Hoofdstuk 19
"Laten we pauzeren; heren. Neem de tijd die u nodig hebt voor lunch, thee, vervolgstappen in de bagage, wat u ook nodig hebt. We komen later vanmiddag weer bij elkaar." Saints gegrom galmt door mijn stem terwijl hij vecht om de controle. Ik wacht niet op een antwoord. Ik buig en verlaat de kamer met Kas vlak achter me.
"Bronx! Wat is er aan de hand?" roept Kas me na. Ik kan niet stoppen. Saint dwingt zichzelf naar de oppervlakte. Ik kan het risico niet lopen haar pijn te doen of iets te zeggen waar ik spijt van krijg. Ze heeft de afgelopen weken zo hard gewerkt, afspraken met de therapeut gemaakt, gezond gegeten zodat ze kon aankomen en roedelleden leren kennen. Ik kan die vooruitgang niet verpesten door mijn geduld te verliezen voor haar.

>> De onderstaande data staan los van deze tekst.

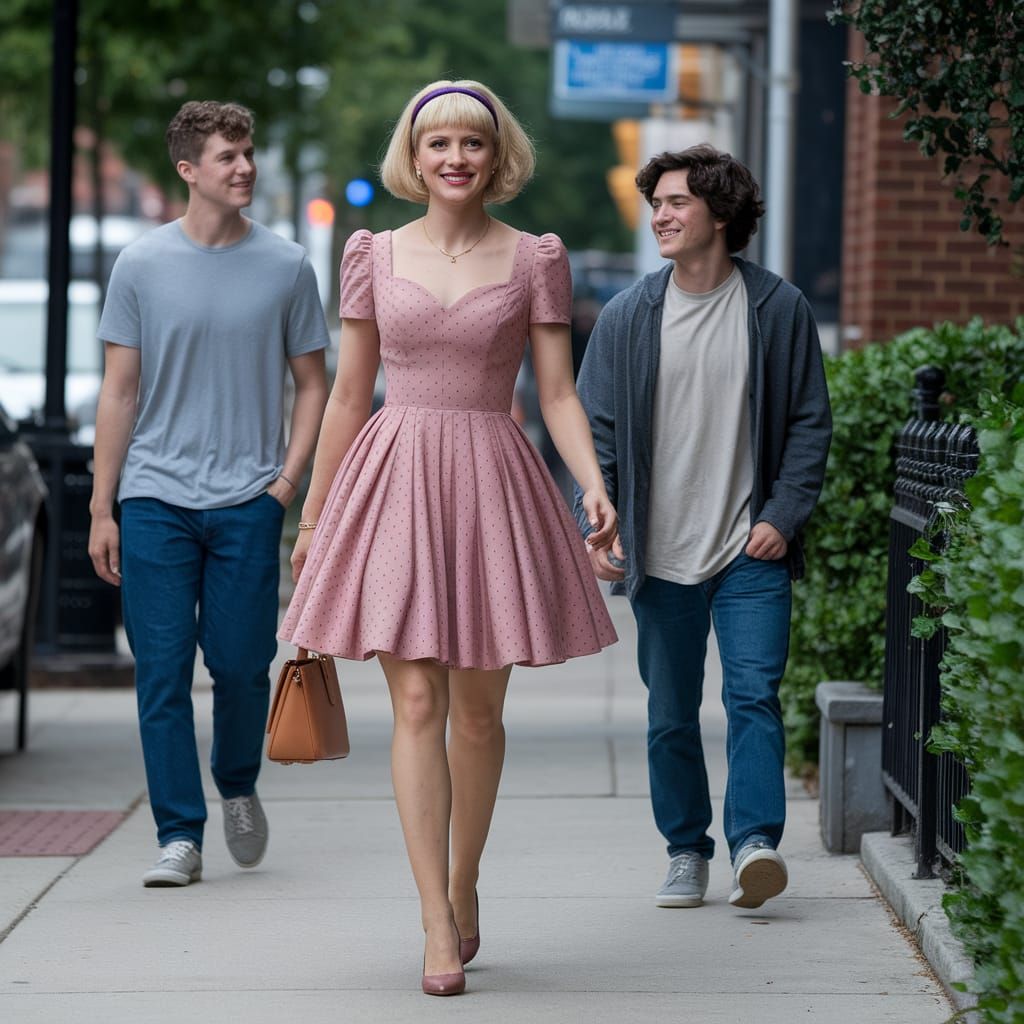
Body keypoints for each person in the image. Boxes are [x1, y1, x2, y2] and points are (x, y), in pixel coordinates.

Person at [279, 79, 618, 996]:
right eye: (439, 145)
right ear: (415, 157)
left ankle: (465, 880)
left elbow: (555, 392)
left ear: (495, 155)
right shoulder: (371, 254)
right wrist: (313, 516)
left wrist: (592, 486)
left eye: (473, 143)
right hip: (393, 478)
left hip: (493, 479)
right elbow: (350, 394)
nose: (456, 159)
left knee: (477, 713)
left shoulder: (537, 257)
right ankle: (435, 918)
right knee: (417, 704)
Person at [575, 144, 831, 912]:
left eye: (678, 202)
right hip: (660, 551)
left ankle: (755, 843)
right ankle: (686, 850)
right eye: (657, 202)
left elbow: (810, 425)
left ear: (721, 215)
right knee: (670, 712)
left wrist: (782, 518)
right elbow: (598, 434)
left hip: (748, 550)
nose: (661, 214)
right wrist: (601, 521)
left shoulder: (777, 308)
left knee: (754, 695)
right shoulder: (628, 317)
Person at [88, 101, 330, 888]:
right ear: (188, 170)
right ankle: (178, 835)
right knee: (160, 672)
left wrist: (286, 486)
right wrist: (103, 503)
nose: (245, 167)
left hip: (247, 503)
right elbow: (118, 391)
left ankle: (236, 781)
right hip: (154, 497)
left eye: (249, 152)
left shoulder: (288, 264)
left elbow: (313, 385)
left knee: (240, 665)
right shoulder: (140, 265)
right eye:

Zelfs met alle positieve stappen die ze heeft gezet, heeft ze nog steeds bijna elke nacht nachtmerries. Ze woelt en draait, praat en huilt in haar slaap en wordt schreeuwend wakker van het koude zweet. Ik slaap op haar bank, zodat ze niet alleen is als ze wakker wordt. Het is mijn verantwoordelijkheid om haar veilig te houden, ik wieg haar in mijn armen en troost haar tot ze weer in slaap valt. Soms ben ik zo moe dat ik in slaap val terwijl ik haar vasthoud, maar meestal ga ik terug naar de bank.